NÉPAL : Amnesty International demande à la communauté internationale de faire pression en faveur des droits humains lors du Forum pour le développement du Népal

Index AI : ASA 31/114/2004
ÉFAI

Mardi 4 mai 2004

COMMUNIQUÉ DE PRESSE

Dans la perspective du Forum pour le développement du Népal, qui s’ouvre ce mercredi 5 mai à Katmandou, Amnesty International demande à la communauté des bailleurs de fonds de mettre les droits humains au centre des débats.

Amnesty International estime que ce forum constitue une chance unique pour la communauté internationale d’exiger une action réelle du gouvernement népalais en faveur des droits humains, en suivant le mouvement impulsé par la Commission des droits de l’homme des Nations unies ce mois d’avril, avec la publication d’une déclaration du président sur l’aide aux droits humains au Népal.

« Le Népal doit faire face à une crise des droits humains ; des informations font état d’arrestations et de détentions à grande échelle, de prises d’otages, de torture, de " disparitions " et d’homicides illégaux perpétrés aussi bien par le Parti communiste népalais maoïste (CPN-M) que par l’armée. En l’absence de mesures urgentes et exhaustives pour répondre à cette crise et protéger les droits humains fondamentaux du peuple népalais, des projets plus vastes de développement économique et social seront de plus en plus déplacés et difficiles à mettre en œuvre », a déclaré Amnesty International. « Les délégués au forum doivent donc rappeler que la protection des droits humains, leur surveillance et les mesures de réparation sont essentielles dans tous les projets de développement national et d’aide des bailleurs de fonds. »

Amnesty International demande en particulier aux délégués des bailleurs de fonds

 de demander au gouvernement népalais de signer la proposition de mémorandum d’accord avec le Haut-commissariat aux droits de l’homme des Nations unies ; ce texte fournit une assistance technique et une formation à la Commission nationale des droits humains du Népal, pour qu’elle puisse renforcer son action de surveillance et de protection.
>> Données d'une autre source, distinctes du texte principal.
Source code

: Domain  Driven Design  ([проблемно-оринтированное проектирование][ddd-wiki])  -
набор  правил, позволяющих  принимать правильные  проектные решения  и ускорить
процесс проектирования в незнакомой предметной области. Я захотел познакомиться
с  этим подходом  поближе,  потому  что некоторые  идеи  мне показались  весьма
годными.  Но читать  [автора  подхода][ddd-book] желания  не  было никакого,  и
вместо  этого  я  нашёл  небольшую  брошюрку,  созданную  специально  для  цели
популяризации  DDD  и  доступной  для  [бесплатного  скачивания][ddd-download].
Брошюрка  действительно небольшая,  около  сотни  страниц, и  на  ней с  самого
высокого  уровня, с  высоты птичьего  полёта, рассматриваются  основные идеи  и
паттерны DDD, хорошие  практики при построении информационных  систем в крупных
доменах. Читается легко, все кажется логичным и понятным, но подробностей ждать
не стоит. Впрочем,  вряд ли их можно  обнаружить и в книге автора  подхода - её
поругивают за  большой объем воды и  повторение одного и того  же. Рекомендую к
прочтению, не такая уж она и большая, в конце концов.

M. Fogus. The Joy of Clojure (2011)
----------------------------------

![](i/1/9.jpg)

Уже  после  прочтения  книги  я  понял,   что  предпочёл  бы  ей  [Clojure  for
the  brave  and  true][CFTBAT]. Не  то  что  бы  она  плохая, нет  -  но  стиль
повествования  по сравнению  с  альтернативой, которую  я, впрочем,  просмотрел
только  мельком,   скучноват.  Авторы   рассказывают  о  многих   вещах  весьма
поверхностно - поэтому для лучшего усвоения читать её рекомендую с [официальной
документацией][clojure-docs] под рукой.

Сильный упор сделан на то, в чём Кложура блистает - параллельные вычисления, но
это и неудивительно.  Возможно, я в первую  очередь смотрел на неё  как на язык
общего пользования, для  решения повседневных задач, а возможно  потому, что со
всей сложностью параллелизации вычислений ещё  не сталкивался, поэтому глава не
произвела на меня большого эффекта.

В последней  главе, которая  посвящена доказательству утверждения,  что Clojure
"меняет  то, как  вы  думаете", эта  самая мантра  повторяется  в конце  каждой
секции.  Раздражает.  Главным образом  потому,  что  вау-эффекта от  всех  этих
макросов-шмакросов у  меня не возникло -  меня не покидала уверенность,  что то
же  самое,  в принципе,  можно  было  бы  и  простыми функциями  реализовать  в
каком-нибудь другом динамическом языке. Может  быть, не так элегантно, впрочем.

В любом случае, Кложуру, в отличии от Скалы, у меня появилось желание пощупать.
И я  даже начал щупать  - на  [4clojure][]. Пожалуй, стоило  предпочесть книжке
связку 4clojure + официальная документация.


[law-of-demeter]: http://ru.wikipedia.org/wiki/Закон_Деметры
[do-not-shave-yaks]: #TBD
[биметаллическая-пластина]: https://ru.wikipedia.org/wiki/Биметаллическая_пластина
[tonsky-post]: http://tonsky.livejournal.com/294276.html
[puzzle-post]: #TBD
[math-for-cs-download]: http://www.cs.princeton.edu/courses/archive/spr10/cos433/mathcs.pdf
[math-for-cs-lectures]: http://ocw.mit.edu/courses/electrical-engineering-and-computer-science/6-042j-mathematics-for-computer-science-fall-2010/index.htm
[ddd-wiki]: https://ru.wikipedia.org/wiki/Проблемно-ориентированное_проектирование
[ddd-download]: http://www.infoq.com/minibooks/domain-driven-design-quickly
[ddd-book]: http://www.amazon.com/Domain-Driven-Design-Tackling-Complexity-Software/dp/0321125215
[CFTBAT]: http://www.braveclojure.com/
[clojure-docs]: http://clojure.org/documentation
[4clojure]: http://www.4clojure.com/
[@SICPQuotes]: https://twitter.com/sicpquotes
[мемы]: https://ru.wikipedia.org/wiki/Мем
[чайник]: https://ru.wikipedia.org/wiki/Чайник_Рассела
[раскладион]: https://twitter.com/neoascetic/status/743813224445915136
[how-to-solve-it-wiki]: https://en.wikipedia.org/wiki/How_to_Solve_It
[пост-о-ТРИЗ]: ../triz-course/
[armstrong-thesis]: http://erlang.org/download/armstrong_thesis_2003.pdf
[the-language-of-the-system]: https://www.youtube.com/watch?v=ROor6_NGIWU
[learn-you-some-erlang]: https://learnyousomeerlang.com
 d’insister pour que le gouvernement népalais respecte ses engagements pris en matière de droits humains, notamment ceux des traités internationaux auxquels il est partie, et ceux définis dans l’engagement sur le respect des droits humains et du droit international du 26 mars dernier. Les délégués doivent rappeler les récentes violations qui constituent une violation flagrante de ces engagements, comme par exemple les arrestations arbitraires et les violences policières au cours de manifestations, la poursuite des « disparitions » du fait des forces de sécurité, et les demandes pour que les équipes de la Commission nationale des droits humains qui enquêtent sur des plaintes visant les forces de sécurité incorporent un représentant de ces mêmes forces de sécurité.

 d’exiger la fin de l’impunité, et la création de systèmes efficaces de compensation pour les victimes d’atteintes aux droits humains. Ceci implique le renforcement de l’indépendance du système judiciaire, et la traduction en justice des responsables d’atteintes aux droits humains.

Contexte

Amnesty International exprime une inquiétude croissante face à l’aggravation de la crise des droits humains au Népal. L’organisation a demandé à la fois au gouvernement et au CPN-M de respecter les normes internationales du droit humanitaire et relatif aux droits humains, ainsi que leurs propres engagements en faveur des droits humains.

Le forum est une rencontre où se retrouvent régulièrement des représentants du gouvernement, des donateurs bilatéraux et multilatéraux et de la société civile, pour étudier les priorités et les projets de développement nationaux. Le dernier forum, en 2002, a débouché sur un accord portant sur le 10ème plan stratégique de réduction de la pauvreté au Népal (2002-2007), qui crée un cadre général pour le développement national et l’aide des bailleurs de fonds ; ceux-ci s’engagent aussi à combler les 500 millions de dollars américains annuels de déficit de financement dans le budget national, afin de mettre ce plan en œuvre.